# GPU vs CPU benchmarks with Flux.jl

This post compares the training time of a simple convolutional neural network on a GPU and CPU. The data, network architecture, and training loops are based on those provided in the fluxml.ai tutorial on deep learning.

I am using a Dell XPS 13 laptop with an Intel i7-7500U CPU, connected to an Nvidia GTX 1080 using the Razer Core X external GPU dock. Neither the CPU nor the GPU are particularly fast compared to 2021 hardware, so you can expect to see much faster results on modern machines.

### Preliminaries

As usual, the necessary packages are loaded. Unless you already have it stored locally, the image data, which we will train the neural networks on, also needs to be downloaded.

# Load necessary packages
using Statistics
using Flux, Flux.Optimise
using Flux: onehotbatch, onecold
using Flux: crossentropy, Momentum
using Base.Iterators: partition
using CUDA
using Images.ImageCore
using BenchmarkTools: @btime



### Data preparation

Prior to training, the downloaded image data needs to be prepared and loaded onto the GPU. I don’t specify a validation sample here as the focus is entirely on benchmarking training time. (Note that explicit transfer to the cpu via |> cpu is not necessary. I do this here solely for emphasis.)

# Prepare data
X = trainimgs(CIFAR10)
labels = onehotbatch([X[i].ground_truth.class for i in 1:50000],1:10)
getarray(X) = float.(permutedims(channelview(X), (2, 3, 1)))
imgs = [getarray(X[i].img) for i in 1:50000]

# Load data to gpu and cpu
train_gpu = ([(cat(imgs[i]..., dims = 4),
labels[:,i]) for i in partition(1:50000, 1000)]) |> gpu
train_cpu = ([(cat(imgs[i]..., dims = 4),
labels[:,i]) for i in partition(1:50000, 1000)]) |> cpu


### Neural network construction

The constructed convolutional neural network has a total of 39,558 trainable parameters. We need to define one for both the GPU and CPU separately.

Provided records:
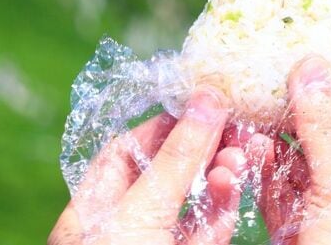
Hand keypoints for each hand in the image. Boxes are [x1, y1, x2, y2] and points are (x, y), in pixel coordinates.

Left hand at [49, 88, 245, 244]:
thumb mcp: (142, 210)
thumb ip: (177, 158)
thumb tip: (208, 99)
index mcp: (92, 210)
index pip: (128, 151)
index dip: (165, 124)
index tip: (202, 104)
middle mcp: (125, 225)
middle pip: (169, 172)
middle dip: (203, 146)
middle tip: (235, 124)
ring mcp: (159, 243)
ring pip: (195, 200)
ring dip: (220, 172)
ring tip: (237, 155)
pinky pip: (211, 227)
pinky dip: (226, 204)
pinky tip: (233, 181)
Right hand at [251, 56, 330, 244]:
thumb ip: (326, 131)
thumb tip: (312, 67)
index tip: (295, 63)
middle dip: (297, 119)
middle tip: (259, 85)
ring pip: (305, 173)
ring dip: (274, 146)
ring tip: (243, 112)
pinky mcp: (307, 243)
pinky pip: (286, 202)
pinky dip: (263, 178)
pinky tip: (240, 151)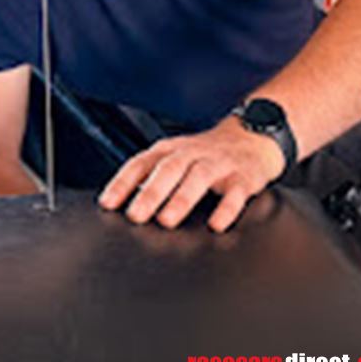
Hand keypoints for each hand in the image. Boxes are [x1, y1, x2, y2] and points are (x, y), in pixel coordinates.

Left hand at [97, 115, 286, 231]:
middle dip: (150, 193)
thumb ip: (150, 176)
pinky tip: (216, 224)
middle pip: (168, 170)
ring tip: (166, 220)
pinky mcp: (244, 177)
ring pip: (198, 178)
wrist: (253, 137)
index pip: (141, 163)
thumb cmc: (206, 154)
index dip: (122, 183)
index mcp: (169, 150)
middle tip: (135, 215)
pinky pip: (235, 192)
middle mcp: (191, 153)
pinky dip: (226, 208)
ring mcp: (218, 164)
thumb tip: (121, 202)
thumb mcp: (175, 158)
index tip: (108, 203)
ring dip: (181, 199)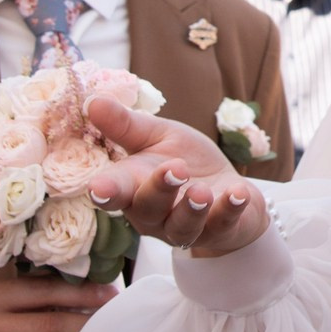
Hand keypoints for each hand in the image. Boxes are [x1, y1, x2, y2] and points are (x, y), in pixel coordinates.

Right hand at [82, 96, 267, 257]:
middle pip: (148, 209)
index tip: (98, 188)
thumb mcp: (157, 136)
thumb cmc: (184, 161)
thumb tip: (92, 100)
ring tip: (202, 191)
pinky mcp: (219, 230)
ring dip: (192, 209)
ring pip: (182, 226)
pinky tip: (237, 192)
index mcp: (133, 188)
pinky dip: (230, 209)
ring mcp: (186, 227)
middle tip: (176, 168)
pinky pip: (222, 225)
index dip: (105, 192)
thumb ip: (126, 125)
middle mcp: (154, 215)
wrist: (226, 188)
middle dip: (159, 190)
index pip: (114, 192)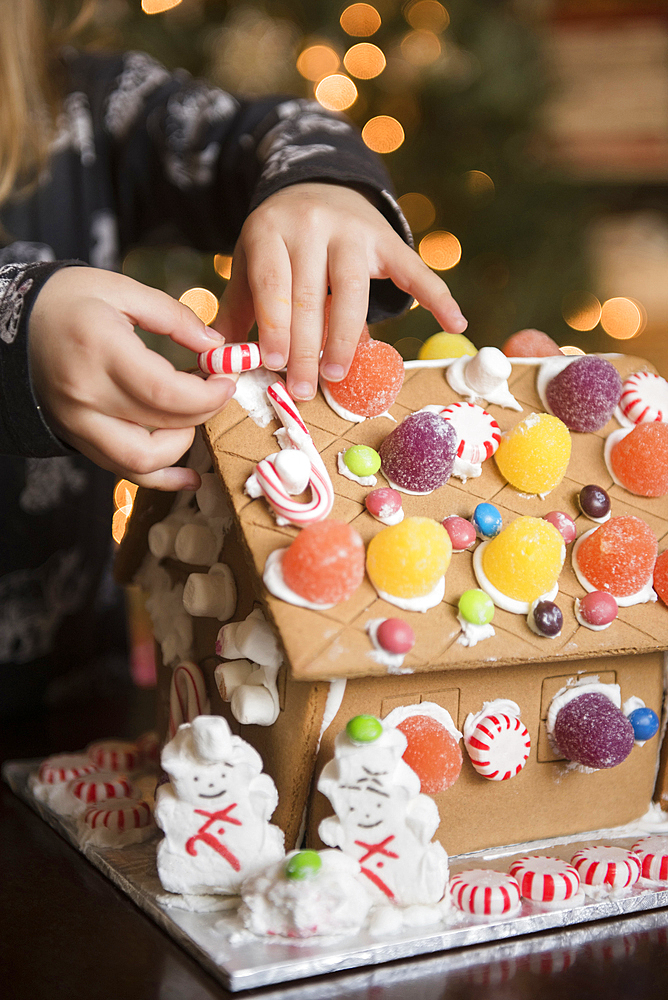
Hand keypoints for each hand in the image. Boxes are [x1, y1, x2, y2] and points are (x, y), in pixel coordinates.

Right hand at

Questions to answer:
1. Please rewrite the paragraph of the Flux.jl benchmark post that begins "I am using a Dell XPS 13 laptop" in shorter form, keeping its main facts.
2. Copy the Flux.jl benchmark post word for word from "Prior to training, the" to "solely for emphasis.)".

Task-by-task solutions:
1. The setup is a Dell XPS 13 laptop with an Intel i7-7500U CPU, linked to an Nvidia GTX 1080 through a Razer Core X external GPU dock. Since neither part is fast by 2021 standards, modern machines should give much faster results.

2.
Prior to training, the downloaded image data needs to be prepared and loaded onto the GPU. I don’t specify a validation sample here as the focus is entirely on benchmarking training time. (Note that explicit transfer to the cpu via |> cpu is not necessary. I do this here solely for emphasis.)